Foi na Bélgica que mais subiu, em termos relativos, a entrada de emigrantes portugueses em 2014. No total, 4227 rumaram ao país, um aumento de 35%, que o Observatório da Emigração considera “particularmente elevado”. A Bélgica é agora o oitavo principal destino da emigração portuguesa. Carolina Thadeu, 31 anos, partiu em 2015, depois de o namorado ter conseguido trabalho lá. “Os salários são mais elevados e o custo de vida, embora mais alto, não é proporcional à diferença entre o salário mínimo em Portugal (€585) e na Bélgica (cerca de €1500).” Quase 30% dos portugueses chegaram há menos de cinco anos.

FRANÇA, A maior comunidade

Um dos mais antigos destinos da emigração nacional, França continua a ser o país onde vive a maior comunidade portuguesa no mundo (599.333). As pessoas nascidas em Portugal constituem a terceira maior população estrangeira no país (11% do total, a seguir a argelinos e marroquinos). Ainda hoje é o segundo país mais escolhido por quem decide partir. Os emigrantes portugueses em França tendem a ser menos qualificados: 7% tem ensino superior (mais baixo só na comunidade portuguesa no Luxemburgo, onde apenas 4% são diplomados). Nove em cada dez já vivem em França há mais de uma década e 16% são idosos.

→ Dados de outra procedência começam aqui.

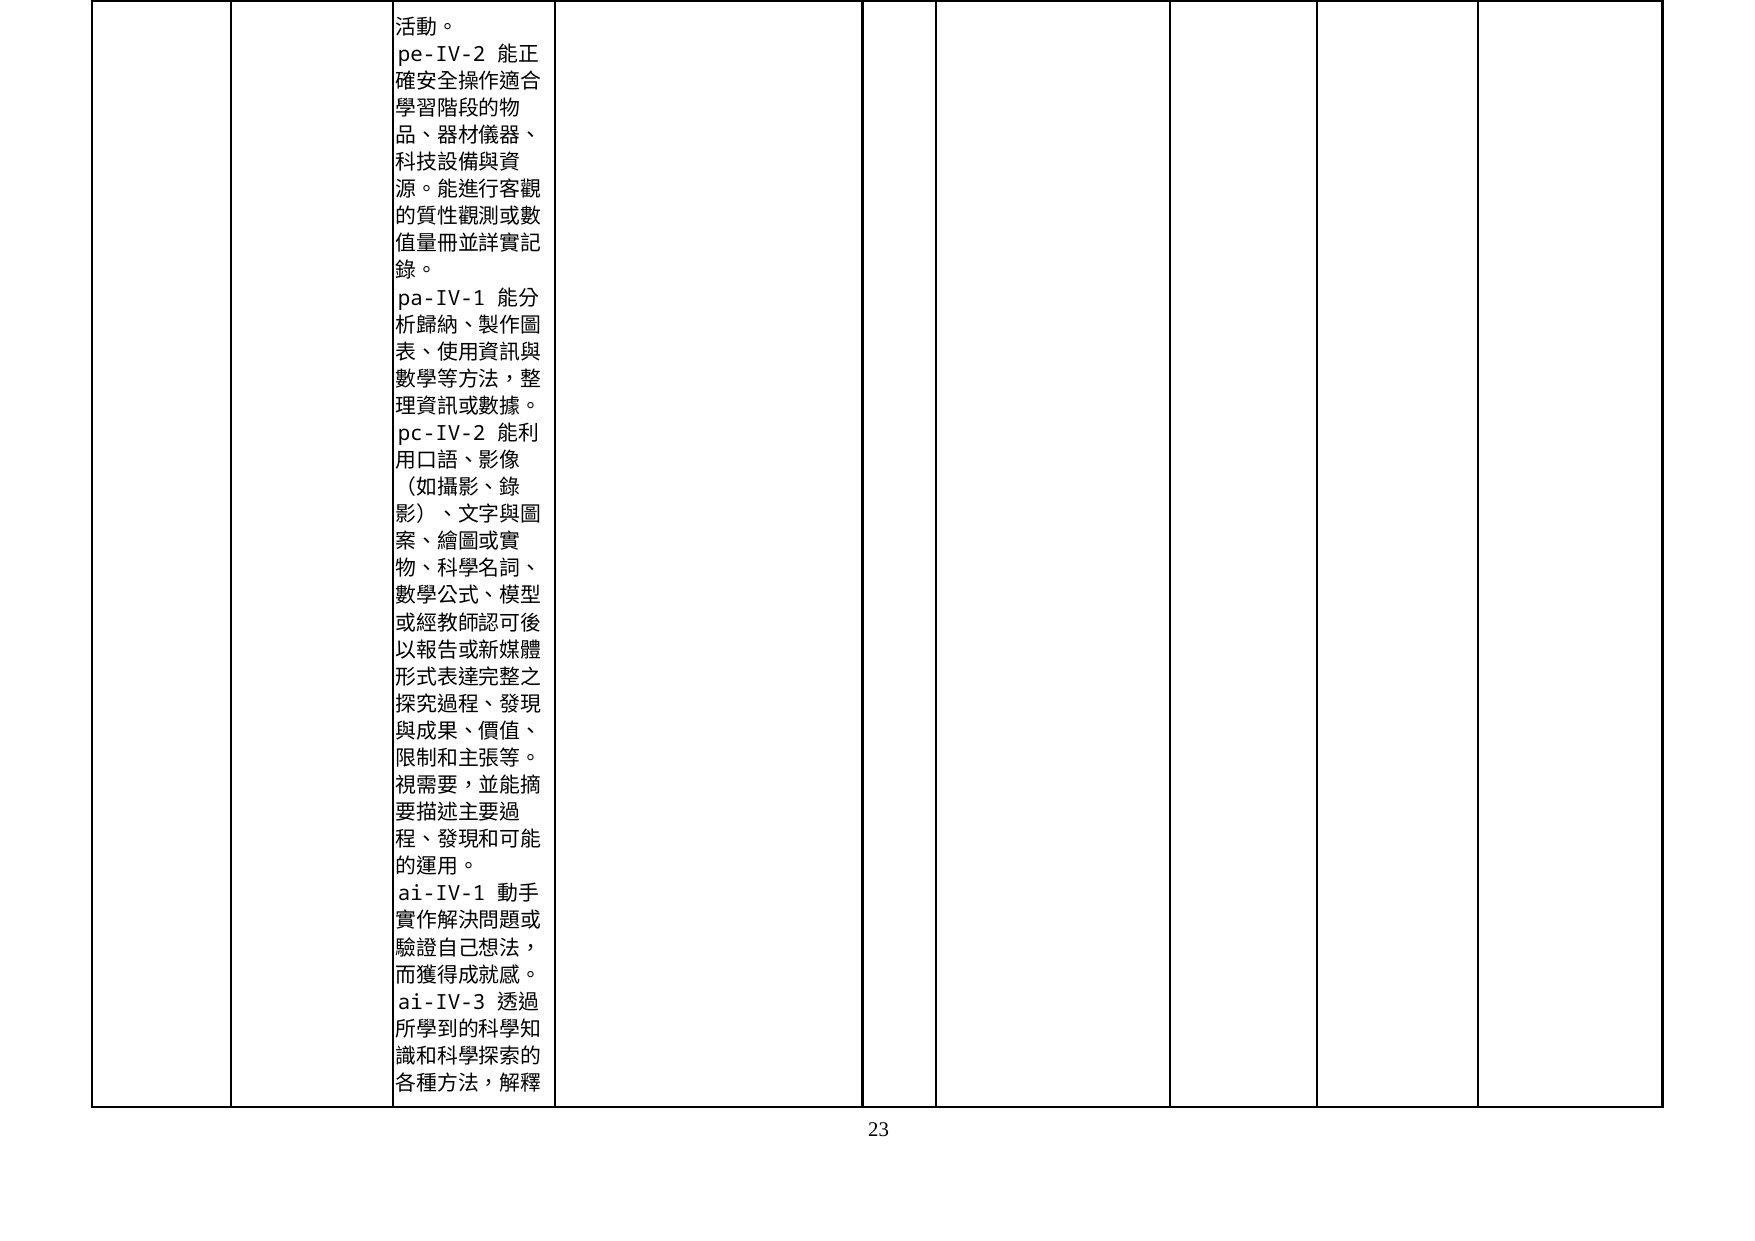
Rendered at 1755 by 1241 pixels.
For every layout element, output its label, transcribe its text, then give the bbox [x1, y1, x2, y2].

table_cell [864, 2, 935, 1106]
table_cell [937, 2, 1169, 1106]
table_cell [1479, 2, 1661, 1106]
table_cell 活動。 pe-IV-2 能正確安全操作適合學習階段的物品、器材儀器、科技設備與資源。能進行客觀的質性觀測或數值量冊並詳實記錄。 pa-IV-1 能分析歸納、製作圖表、使用資訊與數學等方法，整理資訊或數據。 pc-IV-2 能利用口語、影像（如攝影、錄影）、文字與圖案、繪圖或實物、科學名詞、數學公式、模型或經教師認可後以報告或新媒體形式表達完整之探究過程、發現與成果、價值、限制和主張等。視需要，並能摘要描述主要過程、發現和可能的運用。 ai-IV-1 動手實作解決問題或驗證自己想法，而獲得成就感。 ai-IV-3 透過所學到的科學知識和科學探索的各種方法，解釋 [394, 2, 554, 1106]
table_cell [1318, 2, 1477, 1106]
table_cell [232, 2, 392, 1106]
table_cell [1171, 2, 1316, 1106]
table_cell [556, 2, 861, 1106]
table_cell [93, 2, 230, 1106]
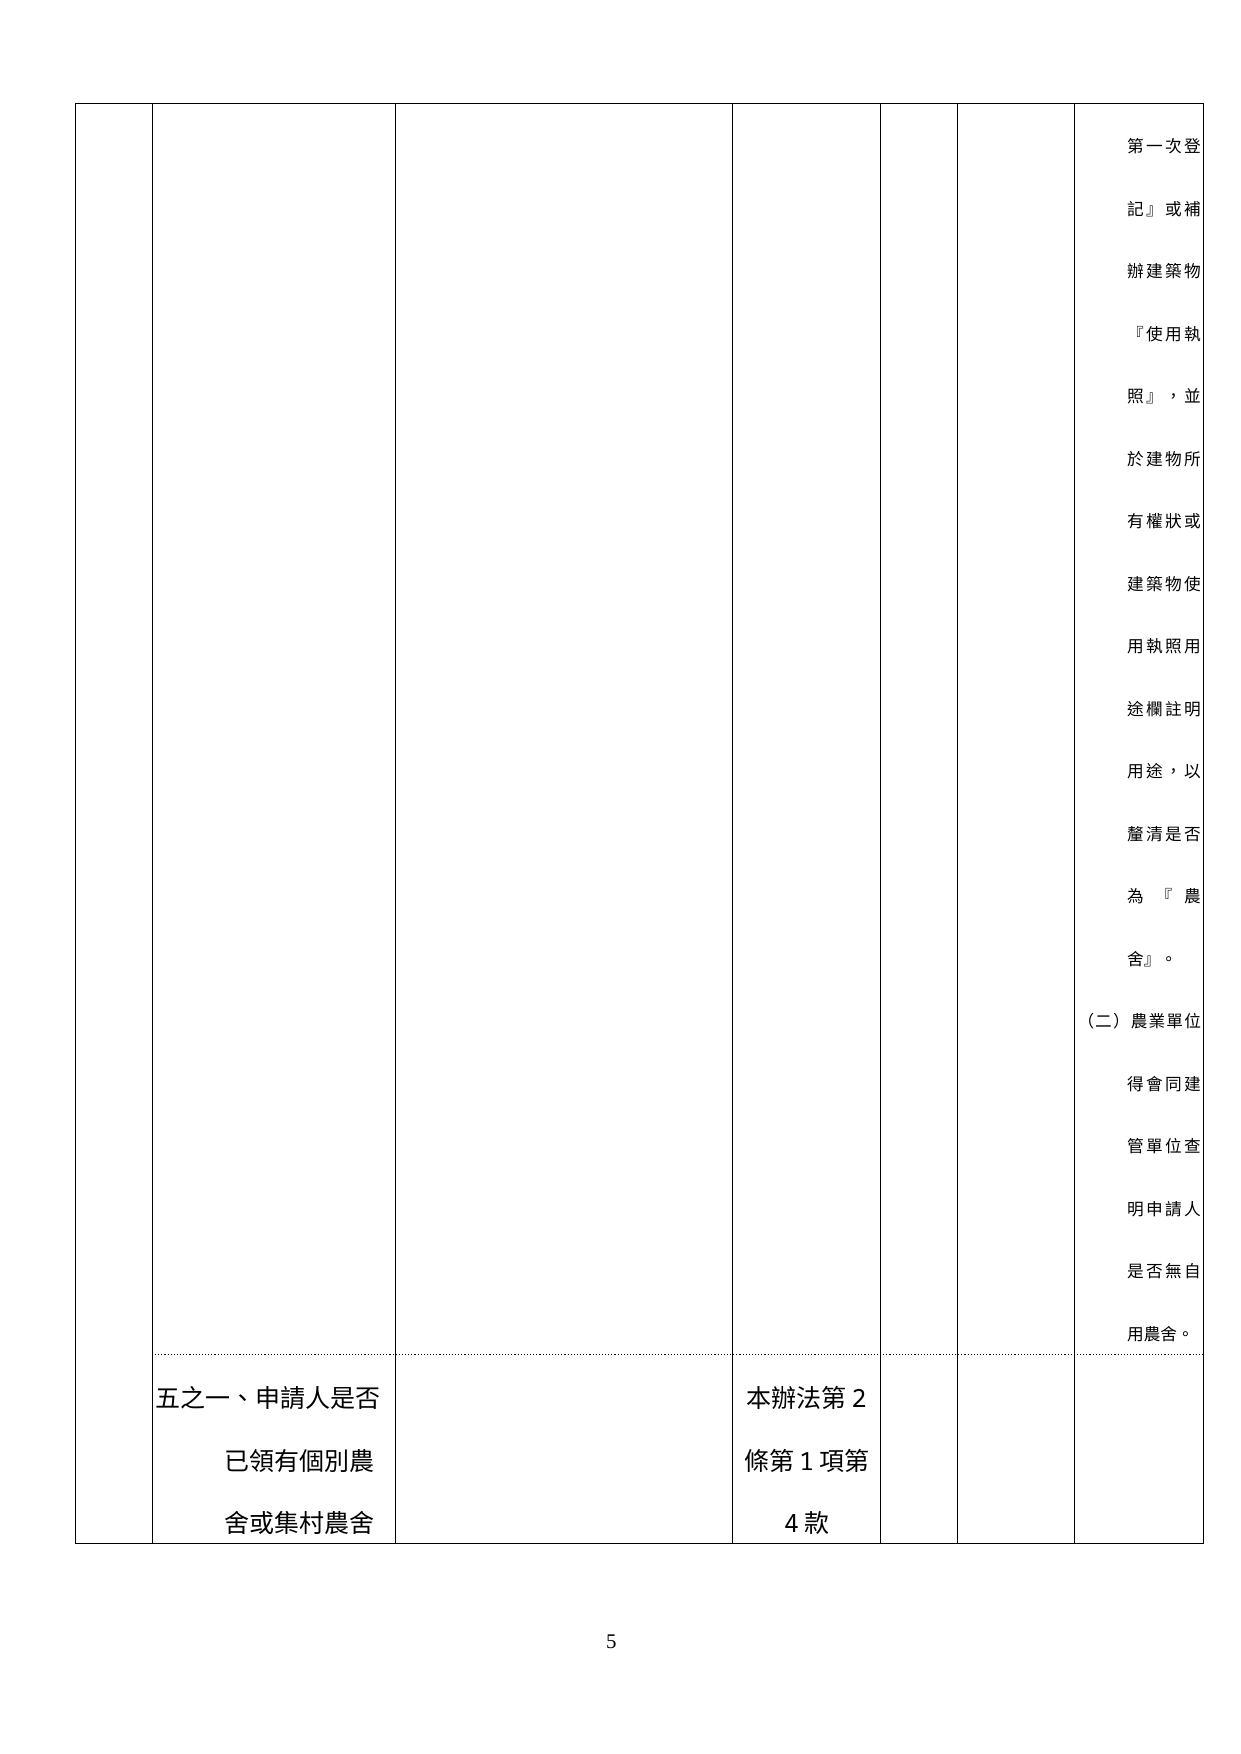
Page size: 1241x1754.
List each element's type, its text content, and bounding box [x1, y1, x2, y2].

table_cell [396, 104, 732, 1354]
table_cell [1075, 1354, 1203, 1542]
table_cell [733, 104, 880, 1354]
table_cell [153, 104, 395, 1354]
table_cell [76, 104, 152, 1542]
table_cell [396, 1354, 732, 1542]
table_cell [881, 104, 957, 1354]
table_cell [958, 104, 1074, 1354]
table_cell 五之一、申請人是否已領有個別農舍或集村農舍 [153, 1354, 395, 1542]
table_cell 本辦法第2條第1項第4款 [733, 1354, 880, 1542]
table_cell [958, 1354, 1074, 1542]
table_cell [881, 1354, 957, 1542]
table_cell 第一次登記』或補辦建築物『使用執照』，並於建物所有權狀或建築物使用執照用途欄註明用途，以釐清是否為『農舍』。 （二）農業單位得會同建管單位查明申請人是否無自用農舍。 [1075, 104, 1203, 1354]
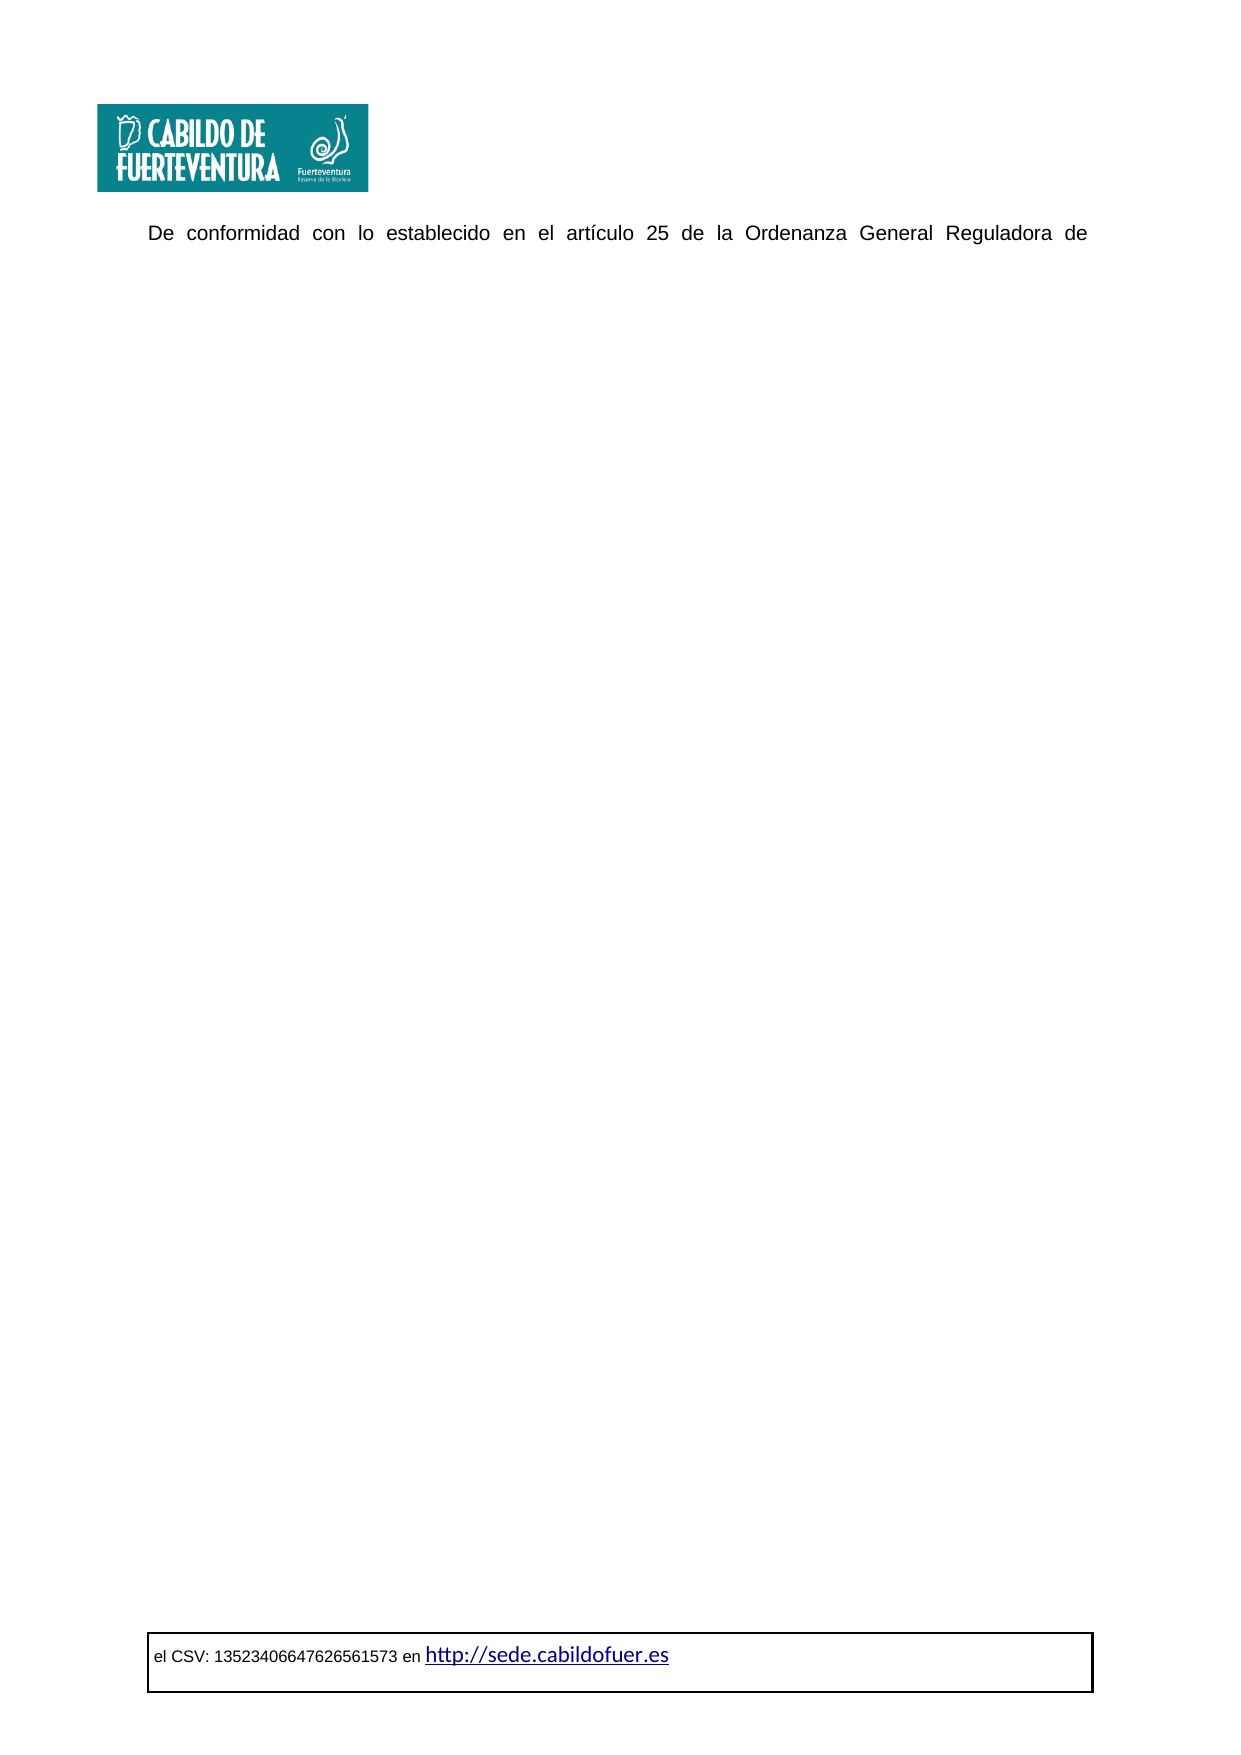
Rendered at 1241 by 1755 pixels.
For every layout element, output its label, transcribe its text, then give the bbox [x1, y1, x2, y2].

text De conformidad con lo establecido en el artículo 25 de la Ordenanza General Reguladora de [148, 221, 1107, 245]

NORUEGA, O eldorado dos qualificados

Com ordenados elevados, condições ideais para conciliar a vida familiar e profissional e muitos empregos para oferecer em sectores qualificados, a Noruega transformou-se num dos principais destinos de emigração dos diplomados portugueses. É, aliás, neste país que reside a comunidade portuguesa com maiores habilitações em todo o mundo. Só engenheiros são mais de 2000. Como Rui Potes, de 40 anos, que em 2012 se mudou com a mulher e os dois filhos pequenos. “Somos reconhecidos profissionalmente e valorizamos a qualidade de vida, que se reflete essencialmente em tempo para estar com a família”, diz.